Those other (“pagan”) synagogues

Unofficial groups in the Greco-Roman world that I (and others) typically call “associations” used a variety of terms to describe themselves. Some of the favourite Greek terms were synodos (“synod”), koinon, synergasia (“guild”), thiasos (“cult-society”), and mystai (“initiates”). Today, when people (including many scholars) hear the term synagogue or head-of-the-synagogue (archisynagogos) they tend to assume some Jewish group (or building) is in mind. However, the term synagogue (stemming from the Greek synagō, meaning to gather or bring together) was also used by other “pagan” associations and was not necessarily a sign of Jewish connections.

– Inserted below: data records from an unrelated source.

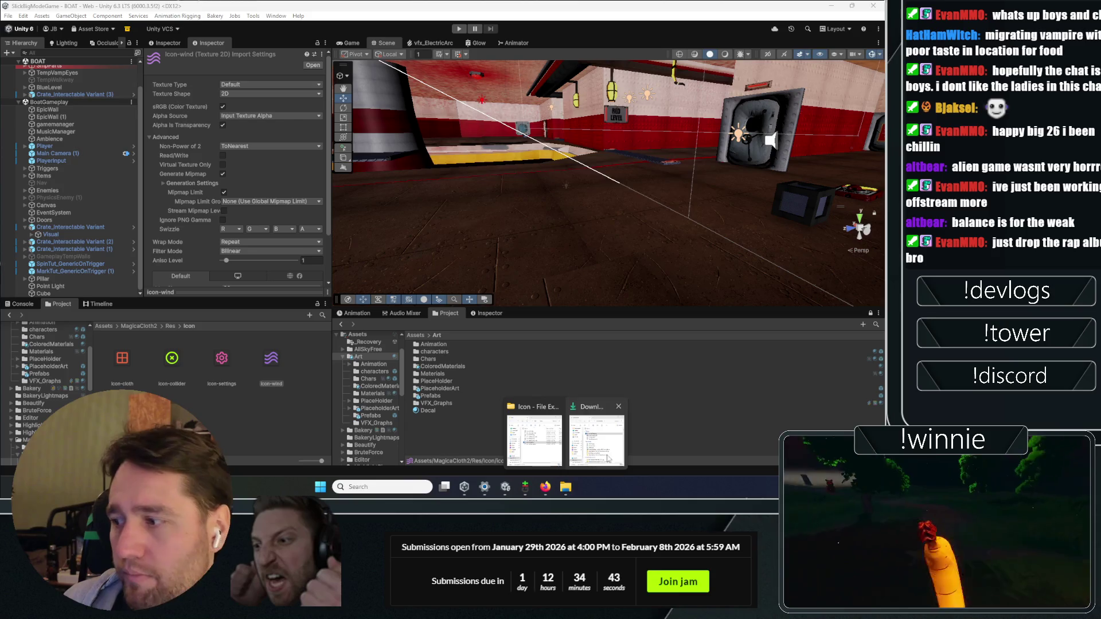
left_click(536, 439)
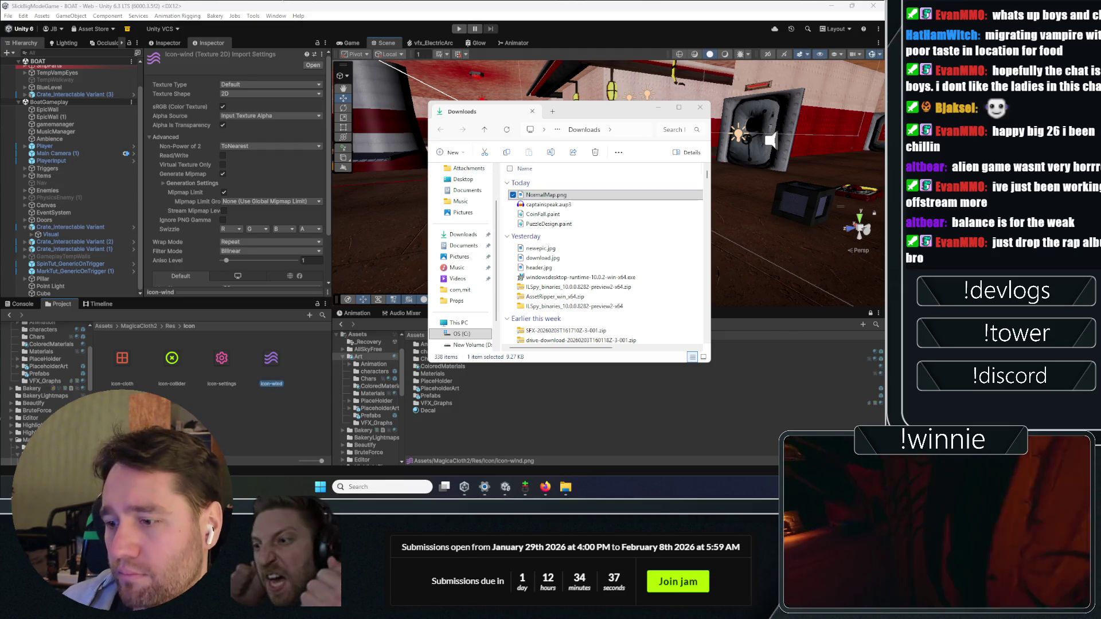
left_click(204, 418)
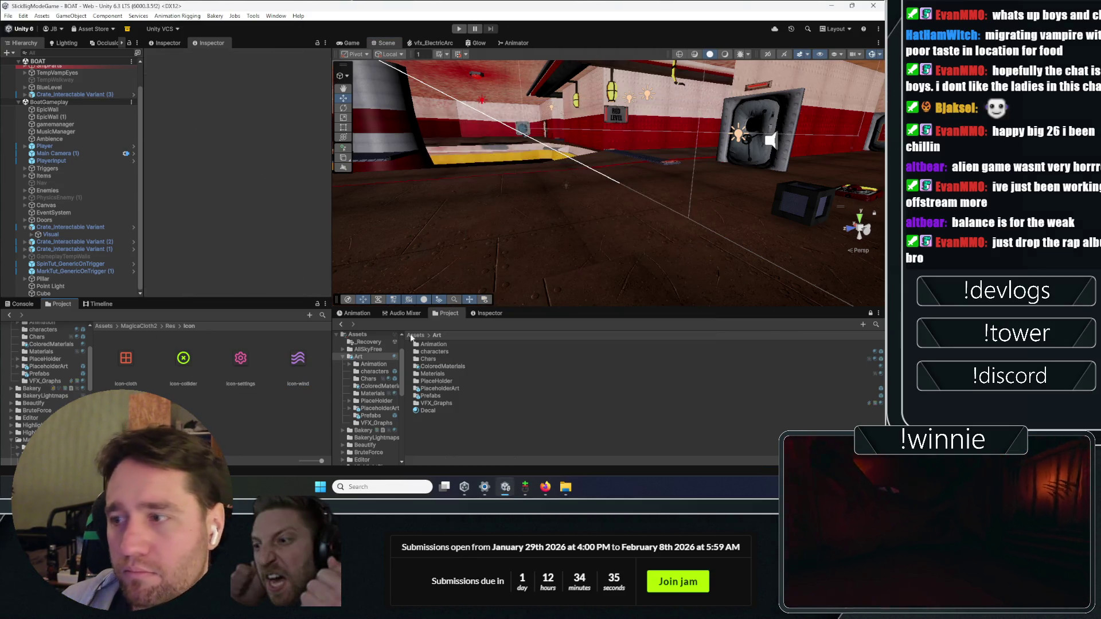
left_click(427, 411)
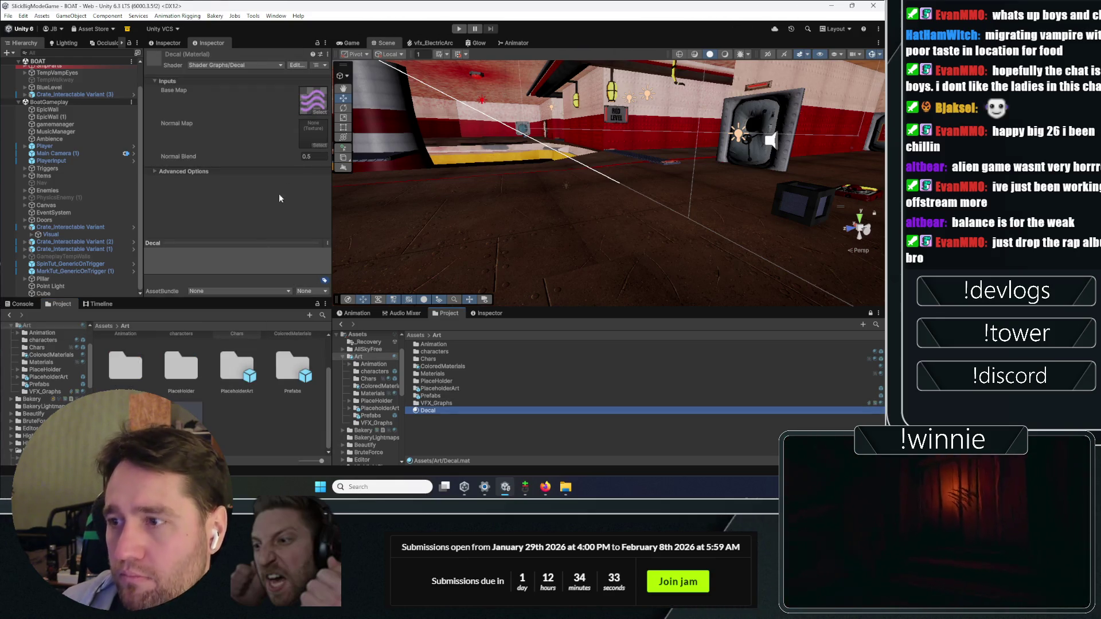
- Assign NormalMap to the Decal material's Normal Map slot and fix its import type with Fix Now
left_click(320, 146)
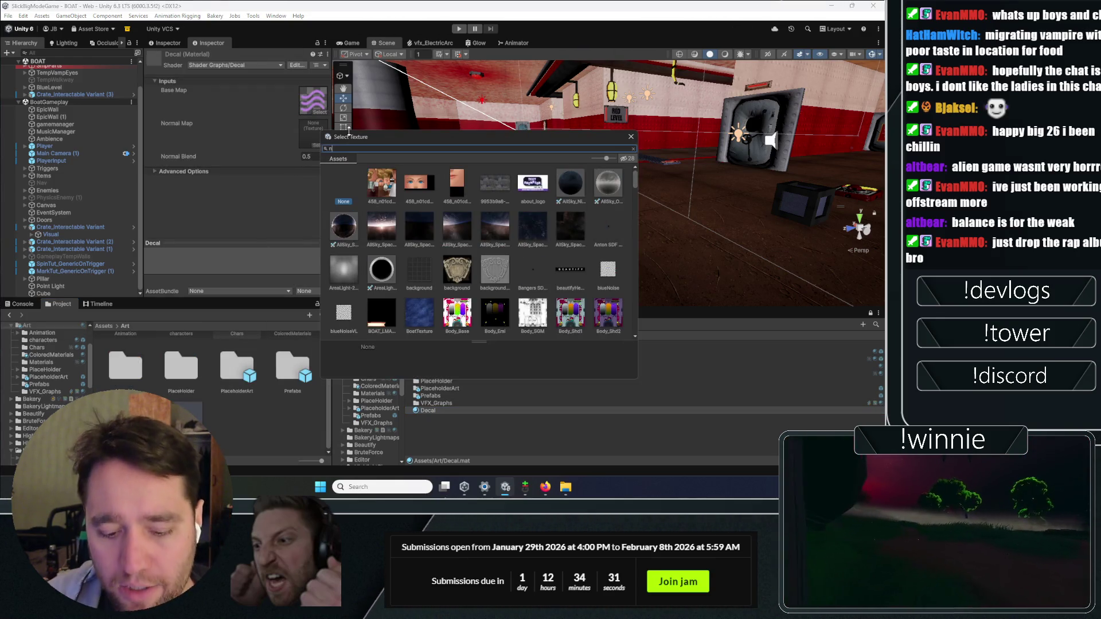
type("ormal")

Thus, for instance, one monument from Apamea in Bithynia (northern Asia Minor / Turkey), which involves a group of men and women devotees (thiasitai and thiastides) honouring a priestess of Cybele (the Great Mother), mentions that the inscription was set up in the “synagogue” of Zeus (IApamBith 35). Across the Propontis in Perinthos-Herakleia in Thracia, there was an occupationally-based “synagogue of oar (or small-ware) dealers” that shows no sign of Jewish connections (IPerinthos 59 [first or second century]). At both Beroia and Hagios Mamas in Macedonia there were associations (devoted to Poseidon and a hero-god respectively) whose main leader was known as the head-of-the-synagogue (archisynagogos) (IMakedD 747 [second century]; SEG 27 [1977] 267). And there are many other “pagan” cases where the chief leader of the group, as in some Jewish gatherings, was termed head-of-the-synagogue (e.g. NewDocs I 5; IG X.2 288-289; SEG 42 [1992] 625).

Diaspora Jewish groups (including Jesus-devotees) shared more in common with “run-of-the-mill” associations of the Greco-Roman world than often acknowledged, and their “gatherings” would have been viewed as such by outsiders in some important respects.